> _The problem_:
Lines from the one with "disabled | <code>bool</code>" through the end of the listing below are to be retyped exactly.

"""

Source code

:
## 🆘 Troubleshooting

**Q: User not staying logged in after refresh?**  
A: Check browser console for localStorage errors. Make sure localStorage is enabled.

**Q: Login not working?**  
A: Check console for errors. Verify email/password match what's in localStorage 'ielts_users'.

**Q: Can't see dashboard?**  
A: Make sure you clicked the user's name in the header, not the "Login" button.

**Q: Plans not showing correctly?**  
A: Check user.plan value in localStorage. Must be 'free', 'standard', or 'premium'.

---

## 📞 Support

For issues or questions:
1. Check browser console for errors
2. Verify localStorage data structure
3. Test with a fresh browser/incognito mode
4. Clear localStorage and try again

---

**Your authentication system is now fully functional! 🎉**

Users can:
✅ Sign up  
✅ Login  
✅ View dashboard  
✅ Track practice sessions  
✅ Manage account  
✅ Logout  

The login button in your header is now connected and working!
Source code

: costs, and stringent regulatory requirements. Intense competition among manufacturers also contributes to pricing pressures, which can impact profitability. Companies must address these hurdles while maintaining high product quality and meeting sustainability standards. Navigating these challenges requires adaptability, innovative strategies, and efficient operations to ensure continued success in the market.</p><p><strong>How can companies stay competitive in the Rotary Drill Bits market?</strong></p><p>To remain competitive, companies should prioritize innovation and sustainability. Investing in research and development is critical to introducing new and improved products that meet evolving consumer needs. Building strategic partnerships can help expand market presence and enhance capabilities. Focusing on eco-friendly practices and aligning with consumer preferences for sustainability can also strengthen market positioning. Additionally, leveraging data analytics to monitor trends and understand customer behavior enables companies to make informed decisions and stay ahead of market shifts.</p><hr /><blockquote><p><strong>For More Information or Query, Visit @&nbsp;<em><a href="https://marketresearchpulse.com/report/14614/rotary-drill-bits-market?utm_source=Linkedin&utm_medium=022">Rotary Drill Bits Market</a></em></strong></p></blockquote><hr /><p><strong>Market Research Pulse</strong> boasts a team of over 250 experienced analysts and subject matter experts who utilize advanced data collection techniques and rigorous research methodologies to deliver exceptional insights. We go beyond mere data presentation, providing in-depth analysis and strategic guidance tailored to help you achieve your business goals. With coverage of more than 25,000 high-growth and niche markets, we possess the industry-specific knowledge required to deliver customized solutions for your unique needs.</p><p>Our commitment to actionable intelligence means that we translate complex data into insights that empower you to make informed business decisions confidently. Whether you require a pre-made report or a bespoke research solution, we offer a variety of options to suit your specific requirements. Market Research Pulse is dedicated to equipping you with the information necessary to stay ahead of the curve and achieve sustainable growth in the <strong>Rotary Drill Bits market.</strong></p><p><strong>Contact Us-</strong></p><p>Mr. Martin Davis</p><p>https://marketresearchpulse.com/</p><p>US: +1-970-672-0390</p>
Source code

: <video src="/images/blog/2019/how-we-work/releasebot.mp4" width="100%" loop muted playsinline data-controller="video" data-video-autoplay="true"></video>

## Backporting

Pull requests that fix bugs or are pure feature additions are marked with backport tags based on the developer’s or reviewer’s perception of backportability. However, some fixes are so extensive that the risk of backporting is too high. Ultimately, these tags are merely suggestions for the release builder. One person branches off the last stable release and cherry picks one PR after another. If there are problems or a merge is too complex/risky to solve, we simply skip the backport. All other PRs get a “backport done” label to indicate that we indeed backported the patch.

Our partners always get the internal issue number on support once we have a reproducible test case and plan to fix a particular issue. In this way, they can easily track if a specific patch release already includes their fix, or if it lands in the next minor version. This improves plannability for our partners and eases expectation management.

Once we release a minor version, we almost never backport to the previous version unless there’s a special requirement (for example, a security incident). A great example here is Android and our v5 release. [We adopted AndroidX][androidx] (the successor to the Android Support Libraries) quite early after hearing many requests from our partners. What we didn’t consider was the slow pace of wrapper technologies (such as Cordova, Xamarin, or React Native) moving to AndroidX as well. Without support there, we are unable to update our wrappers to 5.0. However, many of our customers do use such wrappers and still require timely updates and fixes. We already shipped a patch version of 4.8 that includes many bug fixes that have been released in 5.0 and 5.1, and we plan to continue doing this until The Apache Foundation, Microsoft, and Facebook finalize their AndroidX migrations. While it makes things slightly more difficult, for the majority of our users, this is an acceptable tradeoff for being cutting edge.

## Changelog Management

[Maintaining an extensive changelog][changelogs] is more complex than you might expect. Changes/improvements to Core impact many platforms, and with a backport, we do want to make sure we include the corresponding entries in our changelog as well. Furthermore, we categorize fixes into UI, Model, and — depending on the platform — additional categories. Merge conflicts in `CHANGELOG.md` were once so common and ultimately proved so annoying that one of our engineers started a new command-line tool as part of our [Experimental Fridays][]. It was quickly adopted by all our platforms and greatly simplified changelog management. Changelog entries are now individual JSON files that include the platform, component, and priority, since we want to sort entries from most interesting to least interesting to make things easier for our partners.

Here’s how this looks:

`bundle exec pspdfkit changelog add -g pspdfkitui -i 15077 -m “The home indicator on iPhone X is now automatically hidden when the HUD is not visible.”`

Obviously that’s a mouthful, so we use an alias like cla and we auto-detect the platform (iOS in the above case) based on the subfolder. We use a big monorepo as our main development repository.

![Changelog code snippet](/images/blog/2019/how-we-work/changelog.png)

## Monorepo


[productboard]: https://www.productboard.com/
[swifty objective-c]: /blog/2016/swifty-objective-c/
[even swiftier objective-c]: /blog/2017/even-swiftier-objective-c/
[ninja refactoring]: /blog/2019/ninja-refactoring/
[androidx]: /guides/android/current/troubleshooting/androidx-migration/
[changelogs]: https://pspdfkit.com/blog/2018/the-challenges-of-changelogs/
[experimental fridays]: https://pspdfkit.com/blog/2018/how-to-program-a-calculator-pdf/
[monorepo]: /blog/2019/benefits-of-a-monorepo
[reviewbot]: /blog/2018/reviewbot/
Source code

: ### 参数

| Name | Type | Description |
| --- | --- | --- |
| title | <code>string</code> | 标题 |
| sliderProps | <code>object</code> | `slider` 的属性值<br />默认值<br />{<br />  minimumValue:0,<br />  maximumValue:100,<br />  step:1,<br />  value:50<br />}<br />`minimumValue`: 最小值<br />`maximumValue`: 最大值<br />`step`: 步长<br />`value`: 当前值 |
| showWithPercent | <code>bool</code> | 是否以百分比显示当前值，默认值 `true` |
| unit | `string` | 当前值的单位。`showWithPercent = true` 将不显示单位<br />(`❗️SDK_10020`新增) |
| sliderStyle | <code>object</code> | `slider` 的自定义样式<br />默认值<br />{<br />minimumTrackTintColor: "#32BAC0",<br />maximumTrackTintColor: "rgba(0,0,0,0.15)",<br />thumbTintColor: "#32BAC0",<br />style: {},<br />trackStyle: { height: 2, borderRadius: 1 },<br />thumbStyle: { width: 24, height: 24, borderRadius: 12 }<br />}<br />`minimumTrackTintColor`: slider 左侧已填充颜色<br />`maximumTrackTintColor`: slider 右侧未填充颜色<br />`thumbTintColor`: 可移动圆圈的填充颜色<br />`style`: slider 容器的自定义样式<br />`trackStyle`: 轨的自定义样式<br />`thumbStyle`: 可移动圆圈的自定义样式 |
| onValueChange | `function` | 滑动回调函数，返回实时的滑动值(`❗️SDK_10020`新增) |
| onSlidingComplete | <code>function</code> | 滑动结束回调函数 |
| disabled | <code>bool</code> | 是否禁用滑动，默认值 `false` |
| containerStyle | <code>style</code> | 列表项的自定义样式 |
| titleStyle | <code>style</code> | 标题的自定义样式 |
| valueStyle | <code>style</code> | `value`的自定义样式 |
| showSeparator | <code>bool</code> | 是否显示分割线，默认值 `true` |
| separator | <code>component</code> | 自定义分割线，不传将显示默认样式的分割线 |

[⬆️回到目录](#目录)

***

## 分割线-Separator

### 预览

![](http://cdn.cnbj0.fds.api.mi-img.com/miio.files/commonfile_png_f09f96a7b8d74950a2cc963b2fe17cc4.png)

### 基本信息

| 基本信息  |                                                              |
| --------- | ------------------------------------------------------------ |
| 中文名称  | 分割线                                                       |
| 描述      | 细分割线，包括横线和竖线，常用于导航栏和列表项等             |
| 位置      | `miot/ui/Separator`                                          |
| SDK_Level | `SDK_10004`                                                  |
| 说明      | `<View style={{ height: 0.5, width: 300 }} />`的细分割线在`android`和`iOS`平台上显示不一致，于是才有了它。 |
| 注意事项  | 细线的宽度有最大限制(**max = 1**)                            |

"""

> _Task result_:
| disabled | <code>bool</code> | 是否禁用滑动，默认值 `false` |
| containerStyle | <code>style</code> | 列表项的自定义样式 |
| titleStyle | <code>style</code> | 标题的自定义样式 |
| valueStyle | <code>style</code> | `value`的自定义样式 |
| showSeparator | <code>bool</code> | 是否显示分割线，默认值 `true` |
| separator | <code>component</code> | 自定义分割线，不传将显示默认样式的分割线 |

[⬆️回到目录](#目录)

***

## 分割线-Separator

### 预览

![](http://cdn.cnbj0.fds.api.mi-img.com/miio.files/commonfile_png_f09f96a7b8d74950a2cc963b2fe17cc4.png)

### 基本信息

| 基本信息  |                                                              |
| --------- | ------------------------------------------------------------ |
| 中文名称  | 分割线                                                       |
| 描述      | 细分割线，包括横线和竖线，常用于导航栏和列表项等             |
| 位置      | `miot/ui/Separator`                                          |
| SDK_Level | `SDK_10004`                                                  |
| 说明      | `<View style={{ height: 0.5, width: 300 }} />`的细分割线在`android`和`iOS`平台上显示不一致，于是才有了它。 |
| 注意事项  | 细线的宽度有最大限制(**max = 1**)                            |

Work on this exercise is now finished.